We can observe that the loss consistently decreases with each iteration, which aligns with our expectations.

Next, let’s examine the embedding matrix generated by the trained model.

# word embedding matrix
vectors = sess.run(w1 + b1)
w2v_df = pd.DataFrame(vectors, columns = ['x1', 'x2'])
w2v_df['word'] = unique_words
w2v_df = w2v_df[['word', 'x1', 'x2']]
w2v_df
word x1 x2
cats -3.844231 -1.199567
purring 1.942404 1.033176
fireplace -2.108984 2.973610
dogs -0.377736 -0.048961
wagging -3.618866 -1.449615
happy -2.400694 -2.663845
tails -2.094384 1.848234
playful -2.883839 -2.953384
kittens -2.274646 1.039603
chasing 0.600096 0.297083
yarn 0.551523 4.058111
balls 3.748494 0.188655
loyal 3.725614 0.187645
guarding -2.215774 1.766397
house 0.170705 3.163560
curled 1.369942 -3.943550
cushions -0.293968 -0.434090
running 1.187384 0.929648
park 3.477580 0.344592
watching -0.505951 -0.353842
birds 1.104028 2.464244
intently -1.365888 1.652169
fetching -2.129038 -1.574574
favorite -0.506404 -0.353983
toys -2.262563 2.267512
mischievous 1.110344 2.417118
climbing -2.858588 -2.927774
curtains 0.553090 3.827151
faithful 1.210875 1.583030
following -3.964548 -1.953791
owners 2.756517 0.832778
lounging -2.343008 0.866423
sunbeams 1.430465 1.337379
barking 0.229596 -2.222786
strangers -0.294027 -0.434112
grooming 2.053764 0.977429
silky 1.120451 1.715440
fur -2.673492 0.680454
splashing 3.468613 -0.462991
puddles 2.910977 -2.277403
leaping 3.533613 0.346079
high -2.060866 2.757971
shelves -4.135650 -1.584913

Finally, we visualize the embedding matrix to examine the spatial arrangement of the words.
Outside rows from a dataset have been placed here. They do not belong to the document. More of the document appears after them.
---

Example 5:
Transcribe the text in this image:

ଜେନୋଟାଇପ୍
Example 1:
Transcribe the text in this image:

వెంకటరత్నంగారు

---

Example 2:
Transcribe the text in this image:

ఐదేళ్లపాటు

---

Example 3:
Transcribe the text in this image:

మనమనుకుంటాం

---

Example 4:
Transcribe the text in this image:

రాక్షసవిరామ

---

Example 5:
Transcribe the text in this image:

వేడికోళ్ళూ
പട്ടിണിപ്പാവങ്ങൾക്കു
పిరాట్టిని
For instance, we observe that the words “kittens,” “lounging,” and “fur” are situated close to each other. This clustering aligns well with our understanding, as kittens are known to lounge and have fur.
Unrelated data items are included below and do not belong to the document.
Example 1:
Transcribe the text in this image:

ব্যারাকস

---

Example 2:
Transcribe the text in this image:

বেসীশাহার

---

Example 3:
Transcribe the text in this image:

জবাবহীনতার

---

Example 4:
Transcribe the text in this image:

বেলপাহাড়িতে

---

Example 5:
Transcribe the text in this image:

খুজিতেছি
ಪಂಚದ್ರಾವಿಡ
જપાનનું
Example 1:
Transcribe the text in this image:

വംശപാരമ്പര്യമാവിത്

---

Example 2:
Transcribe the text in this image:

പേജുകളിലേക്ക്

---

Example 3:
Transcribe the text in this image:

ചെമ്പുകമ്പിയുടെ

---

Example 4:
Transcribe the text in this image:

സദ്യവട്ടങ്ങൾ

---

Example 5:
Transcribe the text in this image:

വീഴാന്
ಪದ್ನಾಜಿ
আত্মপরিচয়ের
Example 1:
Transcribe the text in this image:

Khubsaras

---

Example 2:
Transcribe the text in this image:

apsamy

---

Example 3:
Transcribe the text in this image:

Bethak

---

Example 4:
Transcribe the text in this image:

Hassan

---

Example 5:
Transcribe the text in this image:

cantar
fig, ax = plt.subplots(figsize=(10, 10))

for word, x1, x2 in zip(w2v_df['word'], w2v_df['x1'], w2v_df['x2']):
    ax.annotate(word, (x1, x2))
    
padding = 1.0
x_axis_min = np.amin(vectors, axis=0)[0] - padding
y_axis_min = np.amin(vectors, axis=0)[1] - padding
x_axis_max = np.amax(vectors, axis=0)[0] + padding
y_axis_max = np.amax(vectors, axis=0)[1] + padding
 
plt.xlim(x_axis_min, x_axis_max)
plt.ylim(y_axis_min, y_axis_max)
plt.rcParams["figure.figsize"] = (10, 10)

plt.show()

image

The traditional Skip-gram model faces significant computational challenges due to the need to evaluate probabilities across an entire vocabulary, especially when dealing with very large vocabularies. This process can become prohibitively slow and inefficient, as it involves calculating scores for every word and performing extensive backpropagation.
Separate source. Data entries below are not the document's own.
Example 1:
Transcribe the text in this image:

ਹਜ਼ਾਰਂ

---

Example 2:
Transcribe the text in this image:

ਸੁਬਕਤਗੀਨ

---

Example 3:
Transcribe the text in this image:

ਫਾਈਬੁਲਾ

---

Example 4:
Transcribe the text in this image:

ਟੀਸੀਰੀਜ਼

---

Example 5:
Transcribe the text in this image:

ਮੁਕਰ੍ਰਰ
Negative sampling offers a practical solution by altering the training objective. Instead of predicting probabilities for the entire vocabulary, it narrows the focus to distinguishing between a few positive context words and a limited number of negative samples. This approach dramatically reduces the computational requirements, enabling the model to train effectively even with vast datasets and extensive vocabularies. By streamlining the training process, negative sampling makes it feasible to leverage large-scale data, enhancing both efficiency and scalability in word embedding models.